Proseminar SoSe 2001: Ethischer Relativismus

Handout 6:

Zu Cook, Kap. 2 (S. 13-23)

Was ist Kulturrelativismus?

 

Gemäß dem Kulturrelativismus ist jedes Moralprinzip nur innerhalb einer bestimmten Kultur gültig. Es gibt keine Moralprinzipien, die ohne Bezugnahme auf eine bestimmte Kultur gültig sind. In diesem Sinn sind Moralprinzipien kulturrelativ.

 

Wenn Moralprinzipien nur innerhalb einer bestimmten Kultur gültig sind, ist es sinnlos, ein Moralprinzip ohne Angabe der Kultur, in der es gültig ist, zu formulieren. Daher muß jedes Moral­prinzip eine relativierende Angabe enthalten, aus der hervorgeht, in welcher Kultur das Prinzip gültig ist, z. B.:

"Das Steinigen von Ehebrecherinnen ist moralisch falsch in der westlichen Kultur."

Läßt man die Angabe "in der westlichen Kultur" weg und formuliert nur:

"Das Steinigen von Ehebrecherinnen ist moralisch falsch",

ist das Prinzip (nach relativistischer Ansicht) sinnlos.

 

In dieser Hinsicht ähneln Moralprinzipien bestimmten Verkehrsregeln. Das Rechts- oder Links­fahrgebot z. B. gilt nur relativ zur Gesetzgebung eines bestimmten Landes. Die Aussage "Es ist falsch, auf der linken Straßenseite zu fahren", ist sinnlos. Ohne die relativierende Angabe, in welchem Land es falsch ist, auf der linken Straßneseite zu fahren, ist die Aussage weder wahr noch falsch. Wenn jemand (ohne implizit auf ein bestimmes Land Bezug zu nehmen) einfach sagt, daß es falsch ist, auf der linken Straßenseite zu fahren, weiß man nicht, was man von dieser Aussage halten soll.

 

Der Kulturrelativismus hat nichts zu tun mit der Frage, in wievielen Kulturen ein Moralprinzip gültig ist und ob es Moralprinzipien gibt, die in allen (uns bekannten) Kulturen gültig sind. Selbst wenn es Moralprinzipien gibt, die in allen Kulturen gültig sind, würden Relativistinnen und Relativisten an folgenden Behauptungen festhalten:

(i)  Diese Moralprinzipien sind nur in den gegenwärtig existierenden Kulturen gültig. Es könnte sein, daß sie in (einigen) später existierenden Kulturen nicht mehr gültig sind.

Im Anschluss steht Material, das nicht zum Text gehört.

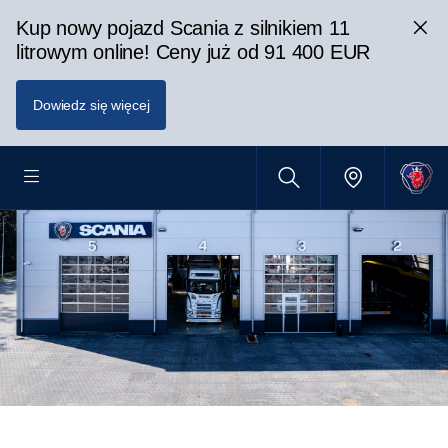
Kup nowy pojazd Scania z silnikiem 11
litrowym online! Ceny już od 91 400 EUR
Dowiedz się więcej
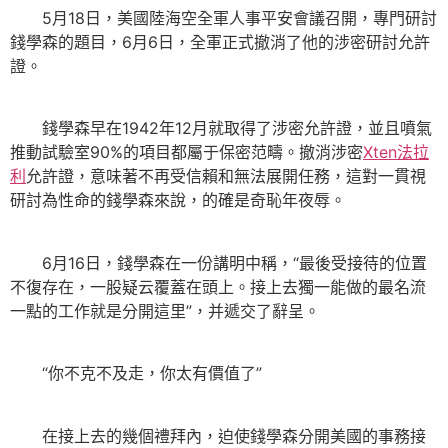
5月18日，美國陸海空全軍人事平安會議召開，專門研討
錢學森的題目，6月6日，全軍正式撤消了他的涉密研討允許
證。
錢學森早在1942年12月就取得了涉密允許證，並且噴氣
推動試驗室90%的項目都屬于保密范疇。撤消涉密
Xten法拉
利
允許證，意味著不再受信賴和無法展開任務，這對一貫視
研討為性命的錢學森來說，的確是奇恥年夜辱。
6月16日，錢學森在一份講明中稱，“最後受接待的位置
不復存在，一股疑云覆蓋在頭上。接上去獨一能做的最名流
一點的工作就是分開這里”，并遞交了辭呈。
“你不克不及走，你太有價值了”
在接上去的幾個禮拜內，迫使錢學森分開美國的事務接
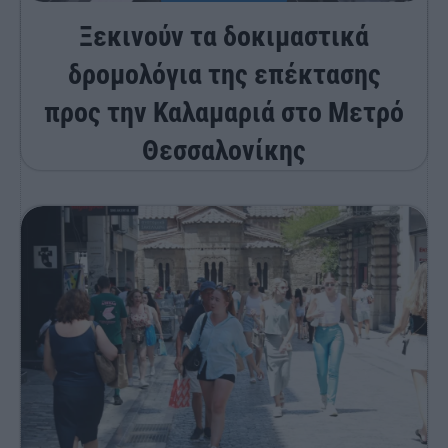
Ξεκινούν τα δοκιμαστικά
δρομολόγια της επέκτασης
προς την Καλαμαριά στο Μετρό
Θεσσαλονίκης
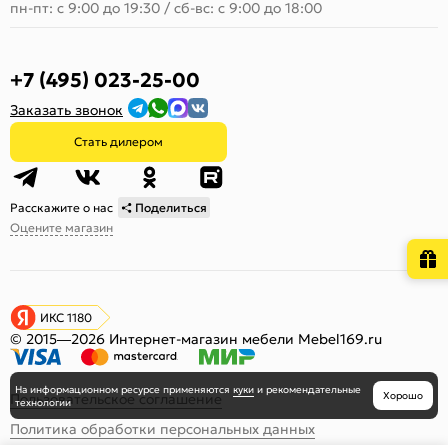
пн-пт: с 9:00 до 19:30
/
сб-вс: с 9:00 до 18:00
+7 (495) 023-25-00
Заказать звонок
Стать дилером
Расскажите о нас
Поделиться
Оцените магазин
ИКС 1180
© 2015—2026 Интернет-магазин мебели Mebel169.ru
На информационном ресурсе
применяются
куки
и рекомендательные
Хорошо
Пользовательское соглашение
технологии
Политика обработки персональных данных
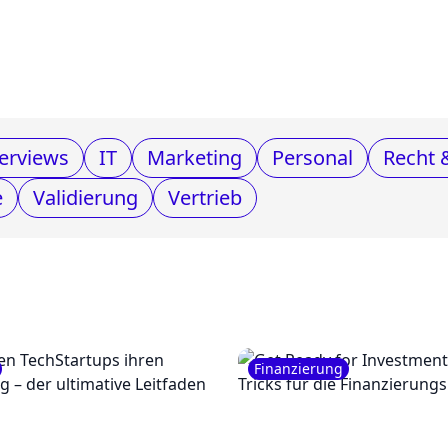
erviews
IT
Marketing
Personal
Recht 
e
Validierung
Vertrieb
Finanzierung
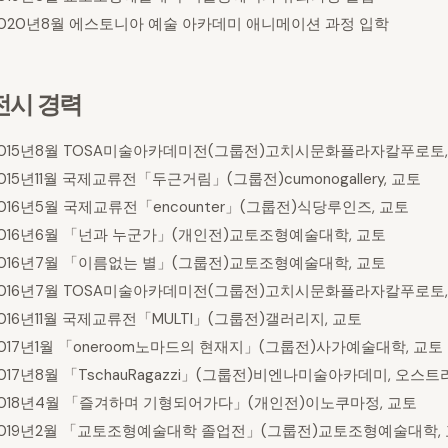
2020년8월 에스토니아 예술 아카데미 애니메이션 과정 입학
전시 경력
2015년8월 TOSA미술아카데미전(그룹전)고치시문화플라자칼푸로토,
015년11월 국제교류전「두근거림」(그룹전)cumonogallery, 교토
016년5월 국제교류전「encounter」(그룹전)식당루인즈, 교토
2016년6월 「넌과 누군가」(개인전)교토조형예술대학, 교토
2016년7월 「이름없는 별」(그룹전)교토조형예술대학, 교토
2016년7월 TOSA미술아카데미전(그룹전)고치시문화플라자칼푸로토,
016년11월 국제교류전「MULTI」(그룹전)갤러리지, 교토
017년1월 「oneroom노마드의 현재지」(그룹전)사가예술대학, 교토
017년8월 「TschauRagazzi」(그룹전)비엔나미술아카데미, 오스
2018년4월 「즐겨하며 기형되어가다」(개인전)이노쿠마정, 교토
2019년2월 「교토조형예술대학 졸업전」(그룹전)교토조형예술대학,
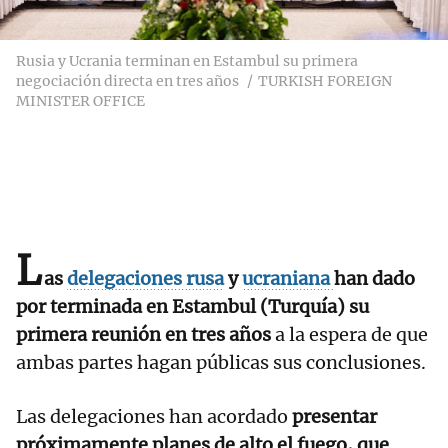
Rusia y Ucrania terminan en Estambul su primera
negociación directa en tres años
TURKISH FOREIGN
MINISTER OFFICE
L
as
delegaciones rusa
y
ucraniana
han dado
por terminada en Estambul (Turquía) su
primera reunión en tres años
a la espera de que
ambas partes hagan públicas sus conclusiones.
Las delegaciones han acordado
presentar
próximamente planes de alto el fuego, que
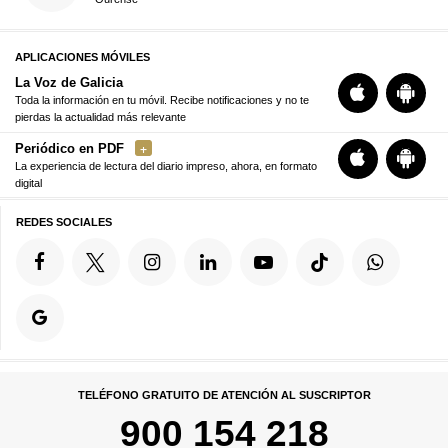
APLICACIONES MÓVILES
La Voz de Galicia
Toda la información en tu móvil. Recibe notificaciones y no te
pierdas la actualidad más relevante
Periódico en PDF
La experiencia de lectura del diario impreso, ahora, en formato
digital
REDES SOCIALES
TELÉFONO GRATUITO DE ATENCIÓN AL SUSCRIPTOR
900 154 218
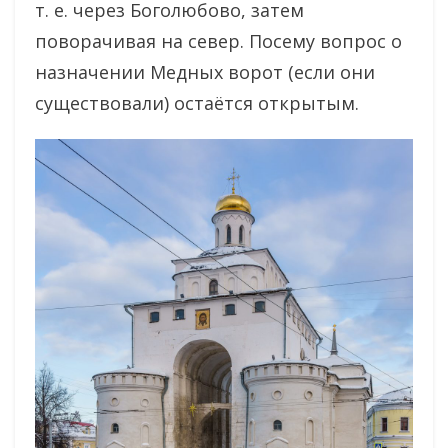
т. е. через Боголюбово, затем
поворачивая на север. Посему вопрос о
назначении Медных ворот (если они
существовали) остаётся открытым.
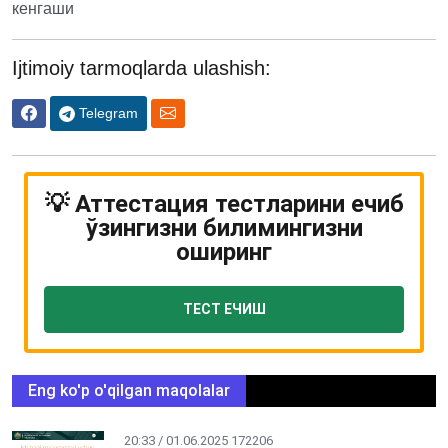
кенгаши
Ijtimoiy tarmoqlarda ulashish:
Telegram
💡 Аттестация тестларини ечиб
ўзингизни билимингизни
оширинг
ТЕСТ ЕЧИШ
Eng ko'p o'qilgan maqolalar
20:33 / 01.06.2025
172206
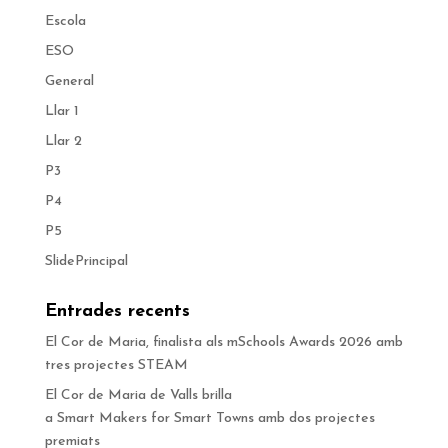
Escola
ESO
General
Llar 1
Llar 2
P3
P4
P5
SlidePrincipal
Entrades recents
El Cor de Maria, finalista als mSchools Awards 2026 amb
tres projectes STEAM
El Cor de Maria de Valls brilla
a Smart Makers for Smart Towns amb dos projectes
premiats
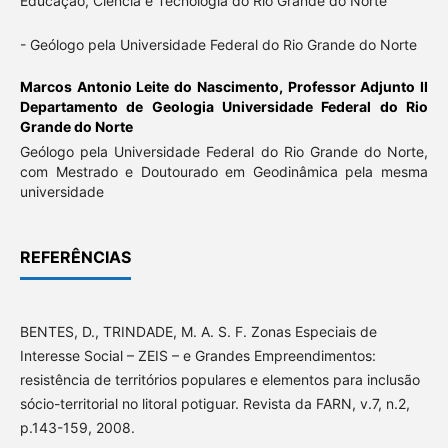
Educação, Ciência e Tecnologia do Rio Grande do Norte
- Geólogo pela Universidade Federal do Rio Grande do Norte
Marcos Antonio Leite do Nascimento,
Professor Adjunto II
Departamento de Geologia Universidade Federal do Rio
Grande do Norte
Geólogo pela Universidade Federal do Rio Grande do Norte,
com Mestrado e Doutourado em Geodinâmica pela mesma
universidade
REFERÊNCIAS
BENTES, D., TRINDADE, M. A. S. F. Zonas Especiais de
Interesse Social – ZEIS – e Grandes Empreendimentos:
resistência de territórios populares e elementos para inclusão
sócio-territorial no litoral potiguar. Revista da FARN, v.7, n.2,
p.143-159, 2008.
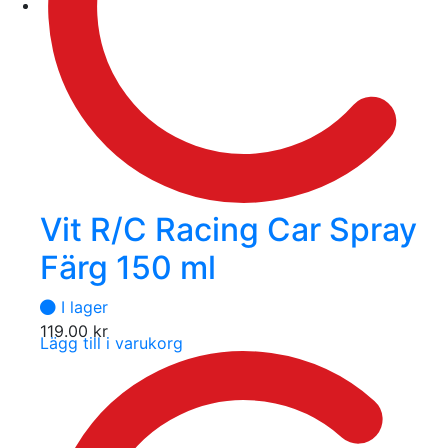
Vit R/C Racing Car Spray
Färg 150 ml
I lager
119.00
kr
Lägg till i varukorg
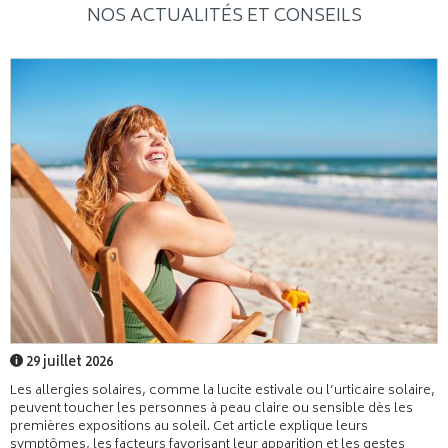
NOS ACTUALITÉS ET CONSEILS
29 juillet 2026
Les allergies solaires, comme la lucite estivale ou l’urticaire solaire,
peuvent toucher les personnes à peau claire ou sensible dès les
premières expositions au soleil. Cet article explique leurs
symptômes, les facteurs favorisant leur apparition et les gestes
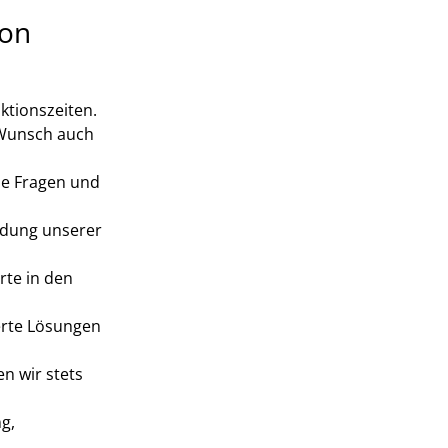
von
ktionszeiten.
f Wunsch auch
lle Fragen und
ldung unserer
rte in den
erte Lösungen
n wir stets
g,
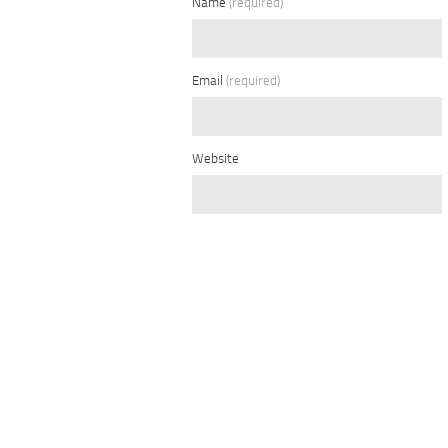
Name
(required)
Email
(required)
Website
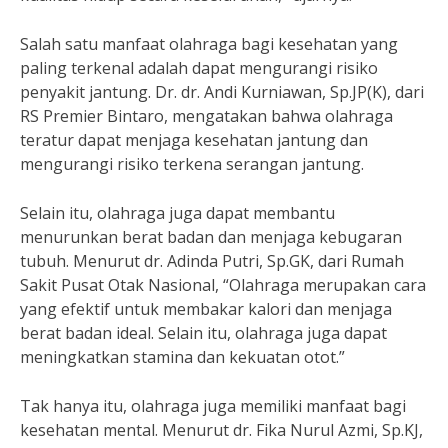
Salah satu manfaat olahraga bagi kesehatan yang
paling terkenal adalah dapat mengurangi risiko
penyakit jantung. Dr. dr. Andi Kurniawan, Sp.JP(K), dari
RS Premier Bintaro, mengatakan bahwa olahraga
teratur dapat menjaga kesehatan jantung dan
mengurangi risiko terkena serangan jantung.
Selain itu, olahraga juga dapat membantu
menurunkan berat badan dan menjaga kebugaran
tubuh. Menurut dr. Adinda Putri, Sp.GK, dari Rumah
Sakit Pusat Otak Nasional, “Olahraga merupakan cara
yang efektif untuk membakar kalori dan menjaga
berat badan ideal. Selain itu, olahraga juga dapat
meningkatkan stamina dan kekuatan otot.”
Tak hanya itu, olahraga juga memiliki manfaat bagi
kesehatan mental. Menurut dr. Fika Nurul Azmi, Sp.KJ,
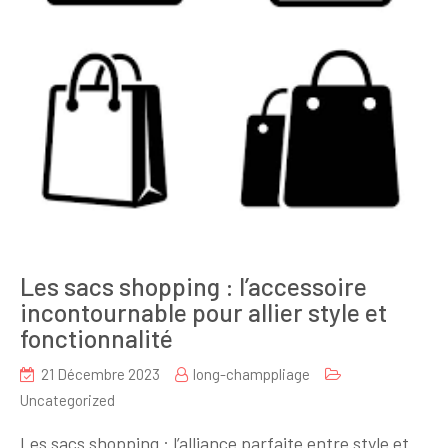
Les sacs shopping : l’accessoire
incontournable pour allier style et
fonctionnalité
21 Décembre 2023
long-champpliage
Uncategorized
Les sacs shopping : l’alliance parfaite entre style et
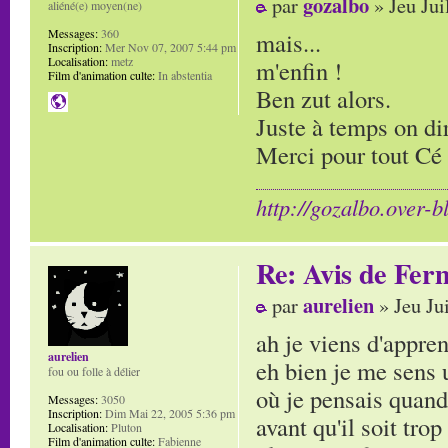
gozalbo
par
» Jeu Jui
aliéné(e) moyen(ne)
Messages:
360
mais...
Inscription:
Mer Nov 07, 2007 5:44 pm
Localisation:
metz
m'enfin !
Film d'animation culte:
In abstentia
Ben zut alors.
Juste à temps on dir
Merci pour tout Cé 
http://gozalbo.over-b
Re: Avis de Fer
aurelien
par
» Jeu Ju
ah je viens d'appre
aurelien
eh bien je me sens u
fou ou folle à délier
où je pensais quan
Messages:
3050
Inscription:
Dim Mai 22, 2005 5:36 pm
avant qu'il soit trop
Localisation:
Pluton
Film d'animation culte:
Fabienne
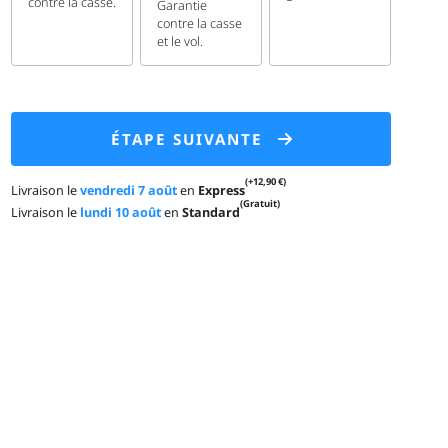
contre la casse.
Garantie
contre la casse
et le vol.
ÉTAPE SUIVANTE
(+12,90 €)
Livraison le
vendredi 7 août
en
Express
(Gratuit)
Livraison le
lundi 10 août
en
Standard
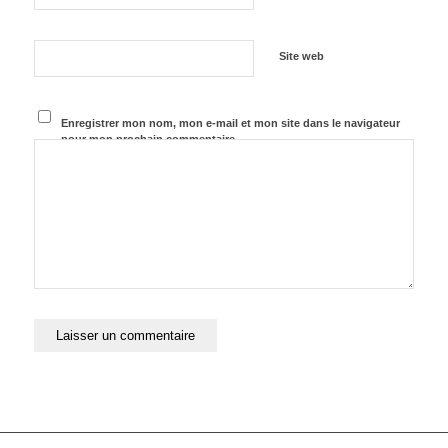
Site web
Enregistrer mon nom, mon e-mail et mon site dans le navigateur
pour mon prochain commentaire.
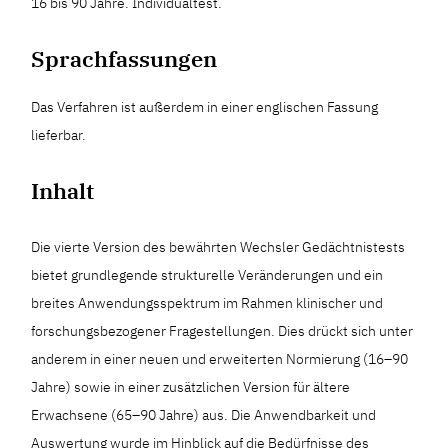
16 bis 90 Jahre. Individualtest.
Sprachfassungen
Das Verfahren ist außerdem in einer englischen Fassung
lieferbar.
Inhalt
Die vierte Version des bewährten Wechsler Gedächtnistests
bietet grundlegende strukturelle Veränderungen und ein
breites Anwendungsspektrum im Rahmen klinischer und
forschungsbezogener Fragestellungen. Dies drückt sich unter
anderem in einer neuen und erweiterten Normierung (16–90
Jahre) sowie in einer zusätzlichen Version für ältere
Erwachsene (65–90 Jahre) aus. Die Anwendbarkeit und
Auswertung wurde im Hinblick auf die Bedürfnisse des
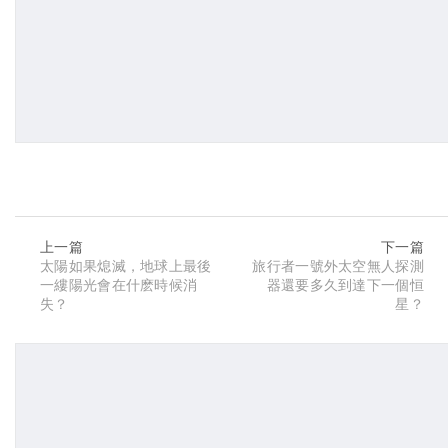
上一篇
下一篇
太陽如果熄滅，地球上最後
旅行者一號外太空無人探測
一縷陽光會在什麽時候消
器還要多久到達下一個恒
失？
星？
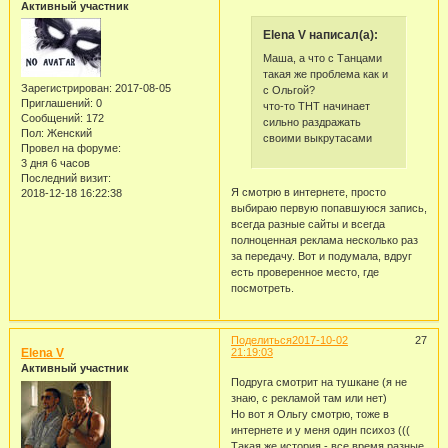
Активный участник
Elena V написал(а):
Маша, а что с Танцами
такая же проблема как и
Зарегистрирован
: 2017-08-05
с Ольгой?
Приглашений:
0
что-то ТНТ начинает
Сообщений:
172
сильно раздражать
Пол:
Женский
своими выкрутасами
Провел на форуме:
3 дня 6 часов
Последний визит:
Я смотрю в интернете, просто
2018-12-18 16:22:38
выбираю первую попавшуюся запись,
всегда разные сайты и всегда
полноценная реклама несколько раз
за передачу. Вот и подумала, вдруг
есть проверенное место, где
посмотреть.
Поделиться
2017-10-02
27
Elena V
21:19:03
Активный участник
Подруга смотрит на тушкане (я не
знаю, с рекламой там или нет)
Но вот я Ольгу смотрю, тоже в
интернете и у меня один психоз (((
Такая же история - все время разные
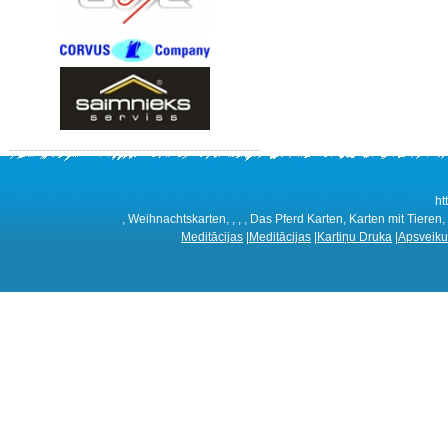
ht
, Weihnachtskarten, , , , Das Pferd Karten, Karten mit Tieren,
Meditācijas
|
Meditācijas
|
Kartiņu Druka
|
Apsveiku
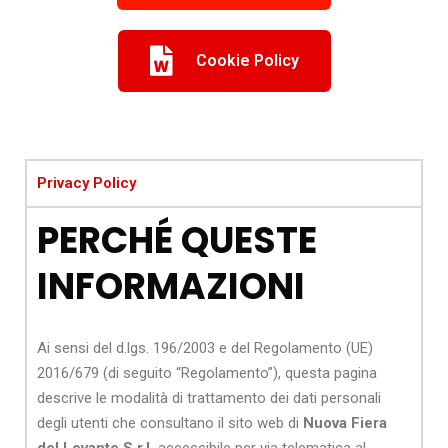
Cookie Policy
Privacy Policy
PERCHÉ QUESTE
INFORMAZIONI
Ai sensi del d.lgs. 196/2003 e del Regolamento (UE)
2016/679 (di seguito “Regolamento”), questa pagina
descrive le modalità di trattamento dei dati personali
degli utenti che consultano il sito web di
Nuova Fiera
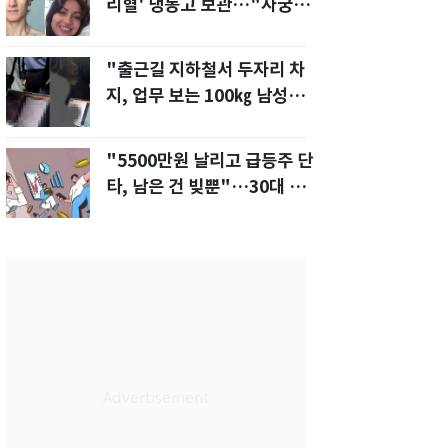
리혈' 냉동고 보관…"자궁 내
부 궁금해"
"출근길 지하철서 두자리 차
지, 업무 보는 100㎏ 남성…
부딪히면 신경질"
"5500만원 날리고 급등주 단
타, 남은 건 빚뿐"…30대 여
성 파혼 위기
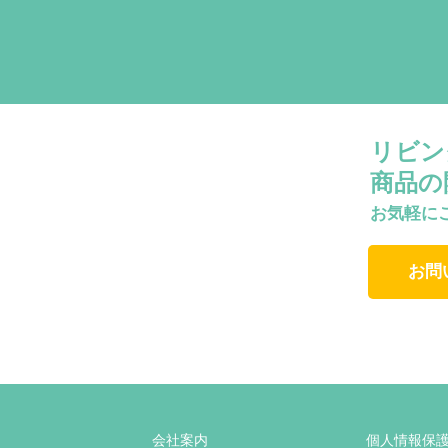
リビン
商品の
お気軽に
お問
会社案内
個人情報保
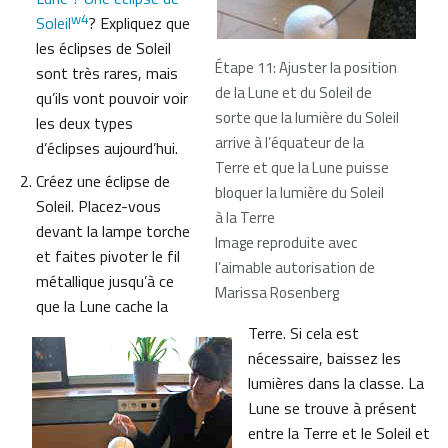
w4
Soleil
? Expliquez que
les éclipses de Soleil
Étape 11: Ajuster la position
sont très rares, mais
de la Lune et du Soleil de
qu’ils vont pouvoir voir
sorte que la lumière du Soleil
les deux types
arrive à l’équateur de la
d’éclipses aujourd’hui.
Terre et que la Lune puisse
Créez une éclipse de
bloquer la lumière du Soleil
Soleil. Placez-vous
à la Terre
devant la lampe torche
Image reproduite avec
et faites pivoter le fil
l’aimable autorisation de
métallique jusqu’à ce
Marissa Rosenberg
que la Lune cache la
Terre. Si cela est
nécessaire, baissez les
lumières dans la classe. La
Lune se trouve à présent
entre la Terre et le Soleil et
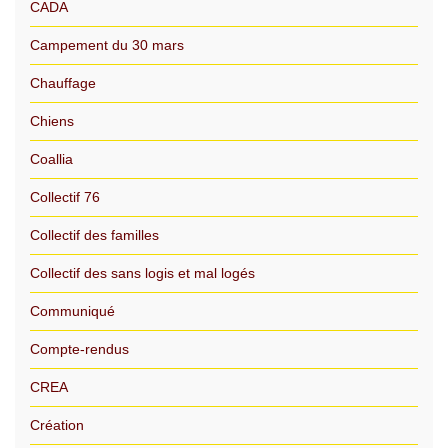
CADA
Campement du 30 mars
Chauffage
Chiens
Coallia
Collectif 76
Collectif des familles
Collectif des sans logis et mal logés
Communiqué
Compte-rendus
CREA
Création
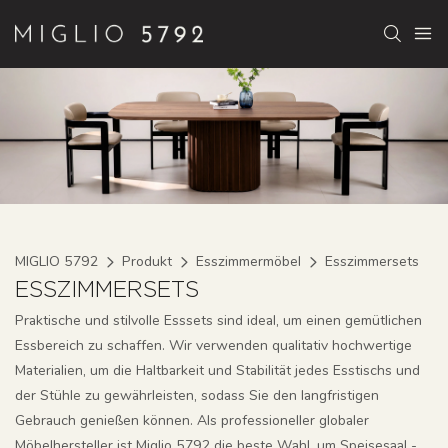
MIGLIO 5792
Produkt
Esszimmermöbel
Esszimmersets
ESSZIMMERSETS
Praktische und stilvolle Esssets sind ideal, um einen gemütlichen
Essbereich zu schaffen. Wir verwenden qualitativ hochwertige
Materialien, um die Haltbarkeit und Stabilität jedes Esstischs und
der Stühle zu gewährleisten, sodass Sie den langfristigen
Gebrauch genießen können. Als professioneller globaler
Möbelhersteller ist Miglio 5792 die beste Wahl, um Speisesaal -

(ii) Es wäre sinnlos zu denken, daß eine später existierende Kultur, die andere als die gegenwärtig in allen Kulturen akzeptierten Moralprinzipien für gültig hält, eine minderwertige Moral hätte.

 

Die Unabhängigkeit des Kulturrelativismus von der Frage, in wievielen Kulturen ein Moral­prinzip gültig ist, macht folgendes klar:

1.   Der Kulturrelativismus läßt sich nicht widerlegen, indem man Moralprinzipien findet, die in allen Kulturen gültig sind.

2.   Die für die Begründung des Kulturrelativismus entscheidende Behauptung ist nicht, daß ver­schiedene Kulturen unterschiedliche Moralprinzipien akzeptieren, sondern daß Moralprin­zipien durch Enkulturation erworben werden (und nicht durch ein rationales Verfahren, mit dem objektive moralische Tatsachen entdeckt werden).

      (Dadurch wir natürlich auch klar, daß der Kulturelativismus nicht, wie oft dargestellt,[1] so be­grün­det wird, daß man allein von der kulturabhängigen Verschiedenheit der Moral­prin­zipien auf deren Relativität schließt.)

 

 

Enkulturation:

enculturation is the process by which an individual acquires the mental represen­tations (beliefs, knowledge, and so forth) and patterns of behavior required to func­tion as a member of a culture. It can be seen as the counterpart, at the level of culture, of the process of socialization. Enculturation is largely seen, for native members of a culture, as taking place in childhood as part of the process of child training and education. Initiation rites and other forms of training later in life can also be seen to have an enculturating function.  M. R. (Michael Rhum (1997): Enculturation, in The Dictionary of Anthropology, hrsg. von Thomas Barfield, Oxford, S. 149f.)

 



[1]      Vgl. den ergänzenden Text 1 (von James Rachels) auf Handout 5.